* TASKS TO CARRY OUT:
**A)** According to the oxcarbazepine abstract, up to what date were electronic databases searched?
**B)** From the oxcarbazepine abstract, set down everything from "Oxcarbazepine for acute" down to "advantages over carbamazepine.", word for word.
**C)** List every type of acute bipolar episode that the oxcarbazepine abstract names in its statement of objectives.
TEXT FOR ANALYSIS Block Start
Oxcarbazepine for acute affective episodes in bipolar disorder.Cochrane Database Syst Rev 2011; (12):CD004857CD
Oxcarbazepine, a keto derivative of the 'mood stabiliser' carbamazepine, may have efficacy in the treatment of acute episodes of bipolar disorder. Potentially, it may offer pharmacokinetic advantages over carbamazepine.
To review the efficacy and acceptability of oxcarbazepine compared to placebo and other agents in the treatment of acute bipolar episodes including mania, mixed episodes and depression.
Electronic databases were searched up to 2 September 2011. Specialist journals and conference proceedings were handsearched. Authors, experts in the field and pharmaceutical companies were contacted requesting information on published and unpublished trials.
Randomised controlled trials (RCTs) which compared oxcarbazepine with placebo or alternative agents, where the stated intent of intervention was the acute treatment of bipolar affective disorder were sought. Participants with bipolar disorder of either sex and of all ages were included.
DATA COLLECTION AND ANALYSIS
Data were extracted from the original reports individually by two review authors. For dichotomous data, odds ratios (ORs) were calculated with 95% confidence intervals (CI). Continuous data were analysed using standardised mean differences (with 95% CI).
TEXT FOR ANALYSIS Block End
GIVEN DATA Block Start
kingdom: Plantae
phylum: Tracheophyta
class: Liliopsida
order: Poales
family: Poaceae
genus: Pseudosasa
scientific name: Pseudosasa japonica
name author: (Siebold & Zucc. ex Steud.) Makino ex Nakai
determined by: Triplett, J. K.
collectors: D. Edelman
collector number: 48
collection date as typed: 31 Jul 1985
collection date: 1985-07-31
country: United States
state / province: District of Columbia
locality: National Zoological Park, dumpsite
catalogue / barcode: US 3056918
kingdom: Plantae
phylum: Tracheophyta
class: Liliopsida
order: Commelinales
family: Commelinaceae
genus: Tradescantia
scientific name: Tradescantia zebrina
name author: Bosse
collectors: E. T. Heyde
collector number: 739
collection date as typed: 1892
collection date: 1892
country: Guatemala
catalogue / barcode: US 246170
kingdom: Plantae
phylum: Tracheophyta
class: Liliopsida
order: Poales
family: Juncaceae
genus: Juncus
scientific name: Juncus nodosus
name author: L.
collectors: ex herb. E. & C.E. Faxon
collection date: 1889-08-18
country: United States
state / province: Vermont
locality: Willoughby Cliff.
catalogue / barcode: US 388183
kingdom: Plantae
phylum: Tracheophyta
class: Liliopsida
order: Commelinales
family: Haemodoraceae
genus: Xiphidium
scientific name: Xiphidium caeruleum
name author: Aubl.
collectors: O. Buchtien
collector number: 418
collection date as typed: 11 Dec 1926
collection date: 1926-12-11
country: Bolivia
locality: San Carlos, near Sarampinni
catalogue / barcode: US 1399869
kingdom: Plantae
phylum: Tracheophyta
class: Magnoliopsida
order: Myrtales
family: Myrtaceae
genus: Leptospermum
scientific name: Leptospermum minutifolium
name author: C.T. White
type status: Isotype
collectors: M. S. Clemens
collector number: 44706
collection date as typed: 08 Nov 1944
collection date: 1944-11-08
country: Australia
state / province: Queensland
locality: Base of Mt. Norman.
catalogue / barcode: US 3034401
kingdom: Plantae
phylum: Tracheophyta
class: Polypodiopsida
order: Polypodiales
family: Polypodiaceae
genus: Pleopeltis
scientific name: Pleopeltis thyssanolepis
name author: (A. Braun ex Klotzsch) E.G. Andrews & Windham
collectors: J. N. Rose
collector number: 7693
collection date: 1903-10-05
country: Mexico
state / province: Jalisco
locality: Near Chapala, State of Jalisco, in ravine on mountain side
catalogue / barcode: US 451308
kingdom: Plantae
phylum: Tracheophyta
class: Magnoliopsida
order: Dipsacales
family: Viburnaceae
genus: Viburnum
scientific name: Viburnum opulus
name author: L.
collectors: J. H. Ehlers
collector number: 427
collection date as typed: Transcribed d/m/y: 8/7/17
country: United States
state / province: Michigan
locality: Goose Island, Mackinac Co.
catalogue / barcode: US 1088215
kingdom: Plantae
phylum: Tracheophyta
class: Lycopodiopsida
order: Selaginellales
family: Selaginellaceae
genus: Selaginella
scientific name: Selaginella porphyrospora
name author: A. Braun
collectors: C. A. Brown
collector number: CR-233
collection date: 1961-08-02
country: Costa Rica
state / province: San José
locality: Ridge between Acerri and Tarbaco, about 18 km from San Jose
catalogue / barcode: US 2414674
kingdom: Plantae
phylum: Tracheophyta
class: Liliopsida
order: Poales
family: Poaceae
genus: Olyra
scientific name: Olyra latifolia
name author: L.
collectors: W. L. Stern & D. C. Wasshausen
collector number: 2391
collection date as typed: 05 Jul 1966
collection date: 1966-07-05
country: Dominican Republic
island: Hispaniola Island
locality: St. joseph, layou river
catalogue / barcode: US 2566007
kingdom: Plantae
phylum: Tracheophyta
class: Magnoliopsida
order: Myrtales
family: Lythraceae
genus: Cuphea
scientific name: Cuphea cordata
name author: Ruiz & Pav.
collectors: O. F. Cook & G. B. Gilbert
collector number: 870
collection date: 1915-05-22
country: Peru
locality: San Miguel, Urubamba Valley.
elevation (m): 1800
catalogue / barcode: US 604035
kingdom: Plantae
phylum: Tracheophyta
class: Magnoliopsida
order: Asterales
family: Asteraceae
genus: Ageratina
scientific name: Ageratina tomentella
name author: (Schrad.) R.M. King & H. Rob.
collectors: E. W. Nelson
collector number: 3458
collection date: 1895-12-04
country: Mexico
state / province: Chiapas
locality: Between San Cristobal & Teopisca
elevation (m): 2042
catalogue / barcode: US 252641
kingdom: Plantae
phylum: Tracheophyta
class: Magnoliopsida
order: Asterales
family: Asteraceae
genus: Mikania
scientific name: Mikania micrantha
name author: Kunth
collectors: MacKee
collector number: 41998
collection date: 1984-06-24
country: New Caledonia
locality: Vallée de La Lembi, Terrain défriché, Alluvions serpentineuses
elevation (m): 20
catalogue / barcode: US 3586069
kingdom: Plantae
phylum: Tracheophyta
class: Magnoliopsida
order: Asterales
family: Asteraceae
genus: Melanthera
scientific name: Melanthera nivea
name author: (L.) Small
GIVEN DATA Block End
* PROBLEM SOLUTIONS:
**A)** 2 September 2011.

**B)**
Oxcarbazepine for acute affective episodes in bipolar disorder.Cochrane Database Syst Rev 2011; (12):CD004857CD
Oxcarbazepine, a keto derivative of the 'mood stabiliser' carbamazepine, may have efficacy in the treatment of acute episodes of bipolar disorder. Potentially, it may offer pharmacokinetic advantages over carbamazepine.

**C)** Mania, mixed episodes, and depression.